The Work of Precision

So here is what I am proposing, and it is not comfortable, and it will not be popular, and I do not care about either of those things because the stakes are too high for comfort and popularity. I am proposing that we treat the word “racism” the way a doctor treats a diagnosis: with precision, with evidence, with an understanding that misdiagnosis does not merely waste resources but actively harms the patient. When a doctor calls every headache a brain tumor, two things happen: the real brain tumors get lost in the noise, and the patients stop trusting the doctor. Both outcomes are catastrophic. Both are happening now.

I am proposing that we demand evidence before endorsement. That when a hate crime is reported, we extend the presumption of good faith to the alleged victim while also insisting on investigation before amplification. That we distinguish, with ruthless clarity, between the racism documented in HUD studies and Sentencing Commission reports and the discomfort of encountering a disagreement. That we refuse to participate in the inflation of the word, because that inflation is not a victimless act — it is an act of violence against every Black person who will ever need that word to describe what actually happened to them.

And I am proposing that we hold accountable those who fabricate racism for personal gain. Not with the cruelty that the right-wing media brings to these cases, but with the moral seriousness that the offense deserves. Jussie Smollett did not commit a minor infraction. He committed a betrayal of every Black person in America who has ever been beaten, denied, humiliated, or killed because of their race. He took their suffering and used it as a prop. He took their credibility and spent it on his career. The community he harmed most was his own, and the least we owe that community is the honesty to say so.

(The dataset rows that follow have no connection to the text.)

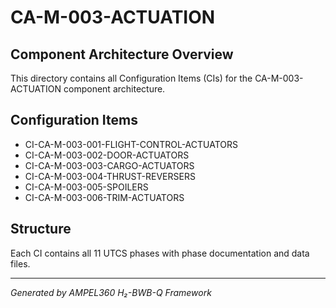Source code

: # CA-M-003-ACTUATION

## Component Architecture Overview
This directory contains all Configuration Items (CIs) for the CA-M-003-ACTUATION component architecture.

## Configuration Items
- CI-CA-M-003-001-FLIGHT-CONTROL-ACTUATORS
- CI-CA-M-003-002-DOOR-ACTUATORS
- CI-CA-M-003-003-CARGO-ACTUATORS
- CI-CA-M-003-004-THRUST-REVERSERS
- CI-CA-M-003-005-SPOILERS
- CI-CA-M-003-006-TRIM-ACTUATORS

## Structure
Each CI contains all 11 UTCS phases with phase documentation and data files.

---
*Generated by AMPEL360 H₂-BWB-Q Framework*
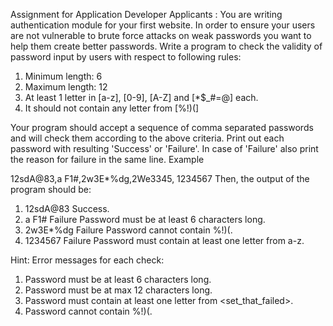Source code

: Assignment for Application Developer Applicants :
You are writing authentication module for your first website. In order to ensure your
users are not vulnerable to brute force attacks on weak passwords you want to help
them create better passwords. Write a program to check the validity of password input
by users with respect to following rules:
1. Minimum length: 6
2. Maximum length: 12
3. At least 1 letter in [a-z], [0-9], [A-Z] and [*$_#=@] each.
4. It should not contain any letter from [%!)(]

Your program should accept a sequence of comma separated passwords and will check
them according to the above criteria. Print out each password with resulting 'Success' or
'Failure'. In case of 'Failure' also print the reason for failure in the same line.
Example

12sdA@83,a F1#,2w3E*%dg,2We3345, 1234567
Then, the output of the program should be:
1. 12sdA@83 Success.
2. a F1# Failure Password must be at least 6 characters long.
3. 2w3E*%dg Failure Password cannot contain %!)(.
4. 1234567 Failure Password must contain at least one letter from a-z.

Hint: Error messages for each check:
1. Password must be at least 6 characters long.
2. Password must be at max 12 characters long.
3. Password must contain at least one letter from <set_that_failed>.
4. Password cannot contain %!)(.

Racism is the wolf. It is real. It has teeth. It is in the housing data and the lending data and the sentencing data and the graveyards. But the boy who keeps crying wolf when there is no wolf is not fighting the wolf. He is feeding it. He is ensuring that when the wolf comes — and it always comes — nobody will be listening anymore. And the silence that follows the last false alarm is the most dangerous silence of all, because in that silence, the wolf does its work undisturbed, and the dead accumulate, and the living wonder why nobody came when they called for help.

They did not come because they had been lied to too many times. And the liars were not the racists. The liars were us.